Seller and the Purchaser hereby agree as follows:

Purchase Price. In consideration for payment of the purchase price, the sufficiency of which is hereby acknowledged (“Purchase Price”), paid by Purchaser to Seller, Seller hereby assigns, sells, transfers and conveys to Purchaser all of Seller’s right, title, and interest in and to the Domain Name. Payment will be made in US dollars.

Seller’s Representations. Seller represents and warrants that it is the lawful and exclusive registrant of the Domain Name and no other party has any right to registration of the Domain Name or has otherwise made any claim to the Domain Name. Seller further represents and warrants that it has the exclusive authority to enter into this transaction and transfer the Domain Name, free of the claims of any third parties.
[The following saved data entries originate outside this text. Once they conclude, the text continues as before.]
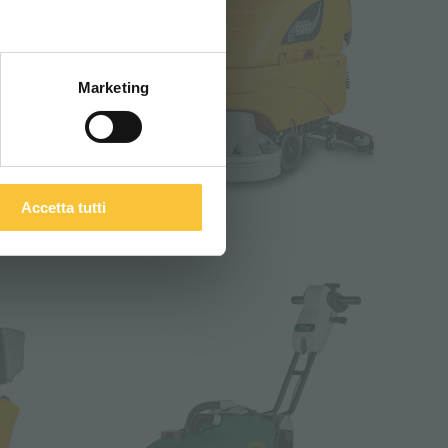
ITALIANO
Marketing
Accetta tutti
opal 80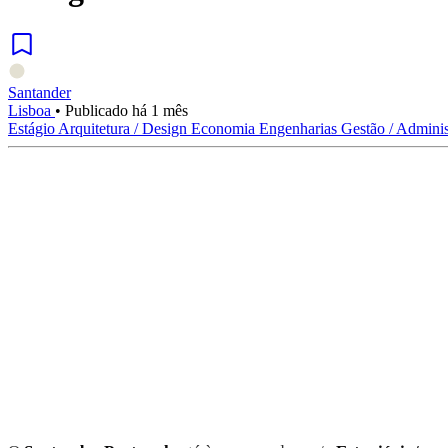
Santander
Lisboa
•
Publicado há 1 mês
Estágio
Arquitetura / Design
Economia
Engenharias
Gestão / Adminis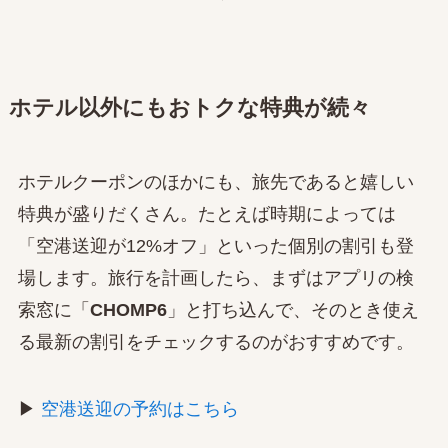
ホテル以外にもおトクな特典が続々
ホテルクーポンのほかにも、旅先であると嬉しい
特典が盛りだくさん。たとえば時期によっては
「空港送迎が12%オフ」といった個別の割引も登
場します。旅行を計画したら、まずはアプリの検
索窓に「
CHOMP6
」と打ち込んで、そのとき使え
る最新の割引をチェックするのがおすすめです。
▶
空港送迎の予約はこちら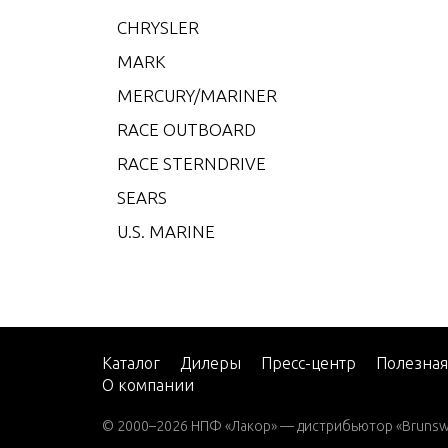
RIB 2
CHRYSLER
Mercu
MARK
RIB 2
MERCURY/MARINER
Mercu
RACE OUTBOARD
006-
RACE STERNDRIVE
Mercu
009-
SEARS
Mercu
U.S. MARINE
2002
Mercu
2008
Mercu
2009
Каталог
Дилеры
Пресс-центр
Полезна
О компании
Mercu
002
© 2000–2026 НПФ «Лакор» — дистрибьютор «Brunswic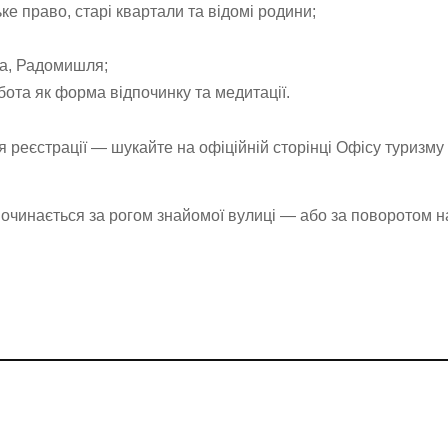
ьке право, старі квартали та відомі родини;
на, Радомишля;
бота як форма відпочинку та медитації.
я реєстрації — шукайте на офіційній сторінці Офісу туризму
очинається за рогом знайомої вулиці — або за поворотом н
Transfer of the Domain Name. The Domain Name is registered with Google Domains, an ICANN accredited Registrar. Upon confirmation of receipt of Purchase Price, Seller shall send Purchaser the Transfer Code within 2 days of receiving payment. This enables Purchaser to transfer the Domain Name to a different Registrar, to take full control of the Domain Name. Seller shall contact Purchaser at the email address provided with the Purchaser’s PayPal account.
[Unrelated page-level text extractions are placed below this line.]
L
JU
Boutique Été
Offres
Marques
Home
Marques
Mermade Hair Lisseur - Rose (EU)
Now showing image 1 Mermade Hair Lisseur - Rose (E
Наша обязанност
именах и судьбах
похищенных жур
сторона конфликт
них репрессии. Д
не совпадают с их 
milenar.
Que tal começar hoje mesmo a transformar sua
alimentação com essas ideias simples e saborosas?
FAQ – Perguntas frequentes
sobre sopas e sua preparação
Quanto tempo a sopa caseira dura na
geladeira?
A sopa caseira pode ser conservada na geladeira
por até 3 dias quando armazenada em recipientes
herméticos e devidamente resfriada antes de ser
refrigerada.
Further Assurances. Seller shall take all necessary actions, including providing all necessary documentation to Purchaser in order to transfer Domain Name to Purchaser.

Governing Law. This Agreement is made under and shall be governed by and interpreted in accordance with the laws of the State of Florida, County of Volusia, without regard to that state’s choice of law principles, which may direct the application of the laws of another jurisdiction.
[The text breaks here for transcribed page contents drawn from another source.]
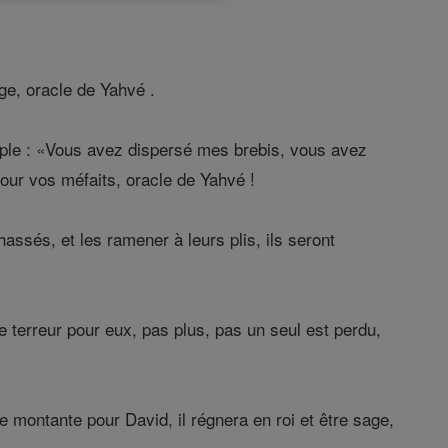
ge, oracle de Yahvé .
uple : «Vous avez dispersé mes brebis, vous avez
our vos méfaits, oracle de Yahvé !
assés, et les ramener à leurs plis, ils seront
e terreur pour eux, pas plus, pas un seul est perdu,
 montante pour David, il régnera en roi et être sage,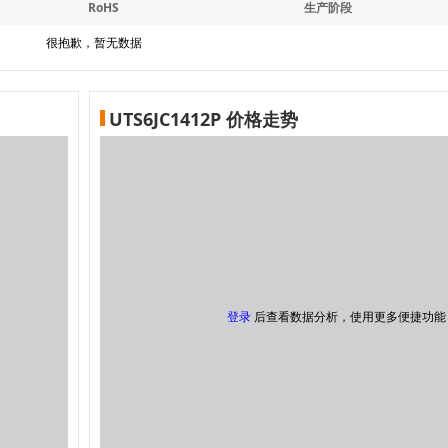
RoHS
生产阶段
很抱歉，暂无数据
UTS6JC1412P 价格走势
登录
后查看数据分析，使用更多便捷功能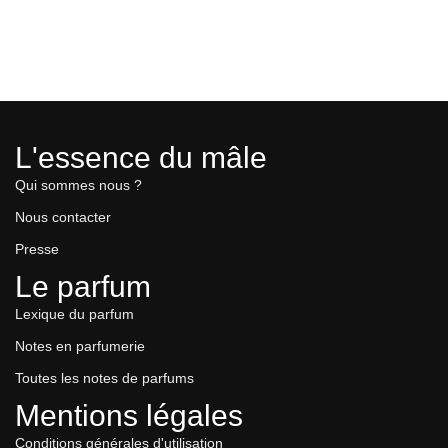
L'essence du mâle
Qui sommes nous ?
Nous contacter
Presse
Le parfum
Lexique du parfum
Notes en parfumerie
Toutes les notes de parfums
Mentions légales
Conditions générales d'utilisation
Indemnity. The Purchaser agrees to indemnify and hold harmless the Seller, its officers and directors, employees and its affiliates and their respective successors and assigns and each other person, if any, who controls any thereof, against any loss, liability, claim, damage and expense whatsoever (including, but not limited to, any and all expenses whatsoever reasonably incurred in investigating, preparing or defending against any litigation commenced or threatened or any claim whatsoever) arising out of or based upon any false representation or warranty or breach or failure to comply with any covenant or agreement made herein or in any other document furnished in connection with this transaction.

Entire Agreement. This Agreement constitutes and contains the entire agreement between the parties with respect to the subject matter herein and supersedes any prior oral or written agreements. This Agreement cannot be changed, modified, amended, or supplemented, except in writing signed by all parties hereto.